== DATA FOR REVIEW

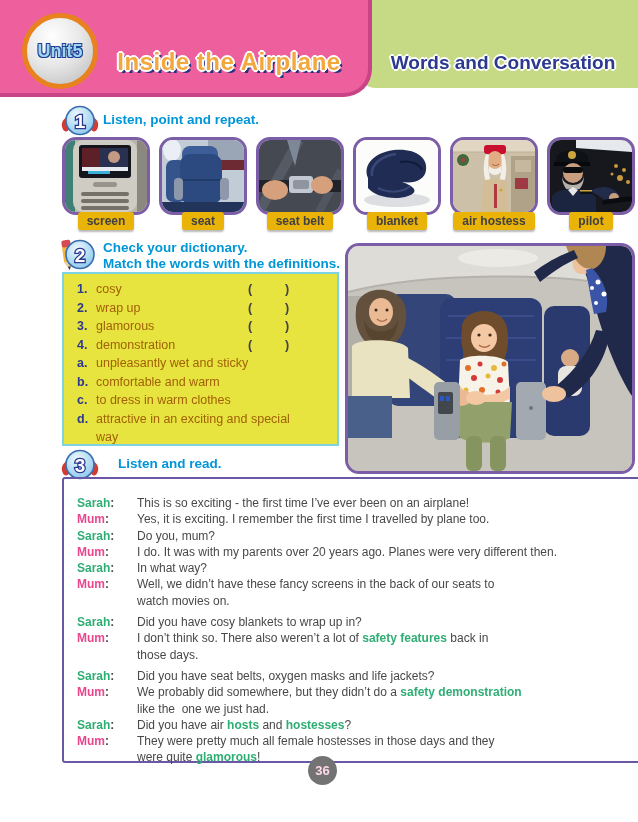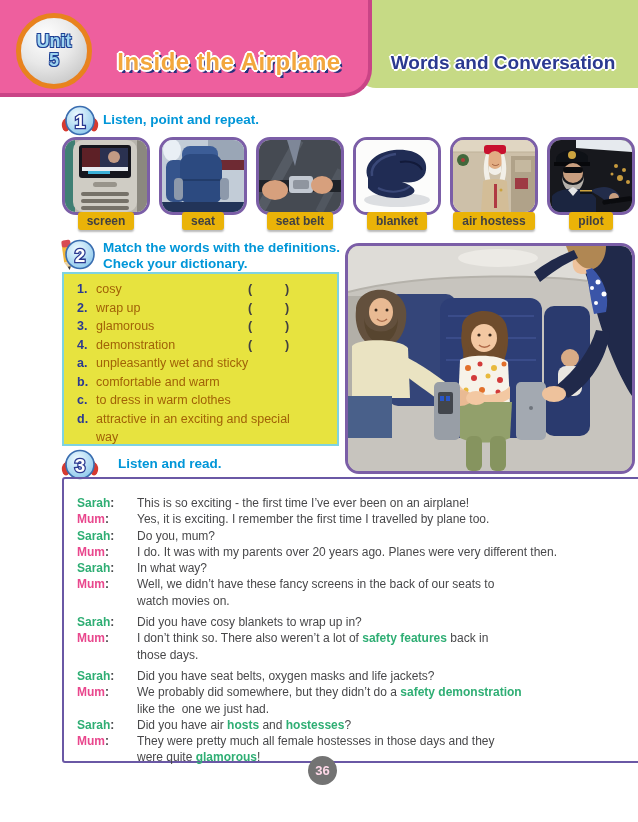--- a/index.html
+++ b/index.html
@@ -12,25 +12,25 @@
     position:absolute; left:358px; top:0; width:280px; height:88px;
     background:#c6da85; border-radius:0 0 0 18px;
   }
   .banner-pink {
     position:absolute; left:0; top:0; width:372px; height:97px;
     background:#ee5f9e; box-sizing:border-box;
     border-right:4px solid #c94486; border-bottom:4px solid #c94486;
     border-radius:0 0 28px 0;
   }
   .unit-badge {
-    position:absolute; left:16px; top:13px; width:76px; height:76px;
+    position:absolute; left:22px; top:13px; width:76px; height:76px;
     border-radius:50%; box-sizing:border-box;
     border:5px solid #e8821e;
     background:radial-gradient(circle at 38% 28%, #ffffff 0%, #e8e8e8 45%, #b9b9b9 100%);
-    display:flex; flex-direction:column; align-items:center; justify-content:center;
+    display:flex; flex-direction:row; align-items:center; justify-content:center;
     line-height:1.05;
   }
   .unit-badge .u1, .unit-badge .u2 {
     font-weight:bold; font-size:18px; color:#9ed4f0;
     text-shadow:-1px -1px 0 #1c3f94, 1px -1px 0 #1c3f94, -1px 1px 0 #1c3f94, 1px 1px 0 #1c3f94;
   }
   .unit-title {
     position:absolute; left:98px; top:48px; width:262px; text-align:center;
     font-size:24px; font-weight:bold; color:#f3a73d; letter-spacing:0.5px;
     text-shadow:-2px 0 #fff, 2px 0 #fff, 0 -2px #fff, 0 2px #fff,
@@ -278,22 +278,22 @@
           <rect x="5" y="9" width="9" height="17" fill="#f2b63b"></rect>
           <rect x="5" y="4" width="9" height="7" rx="2" fill="#d84a52"></rect>
           <path d="M5 26 L14 26 L9.5 34 Z" fill="#e8cfa0"></path>
           <path d="M8 30.5 L11 30.5 L9.5 34 Z" fill="#3a3a3a"></path>
         </g>
         <circle cx="22" cy="18.5" r="14" fill="url(#bg2)" stroke="#3a6db0" stroke-width="1.6"></circle>
         <text x="22" y="25.5" text-anchor="middle" font-family="Liberation Sans, sans-serif" font-size="19" font-weight="bold" fill="#ffffff" stroke="#2b3990" stroke-width="2.6" paint-order="stroke">2</text>
       </svg>
     </div>
   <div class="act-title" style="left:103px; top:240px; width:260px;">
+    <div>Check your dictionary.</div>
     <div>Match the words with the definitions.</div>
-    <div>Check your dictionary.</div>
   </div>
 
   <div class="match-box">
     <div id="word-list">
         <div class="m-row">
           <span class="m-num">1.</span>
           <span class="m-text">cosy</span>
           <span class="paren p-open">(</span>
           <span class="paren p-close">)</span>
         </div>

====

> _PROBLEM STATEMENT_: Across the entries above, tally the lines that contain the string "ffffff" and give that figure alone.

> _ANSWER SECTION_: 2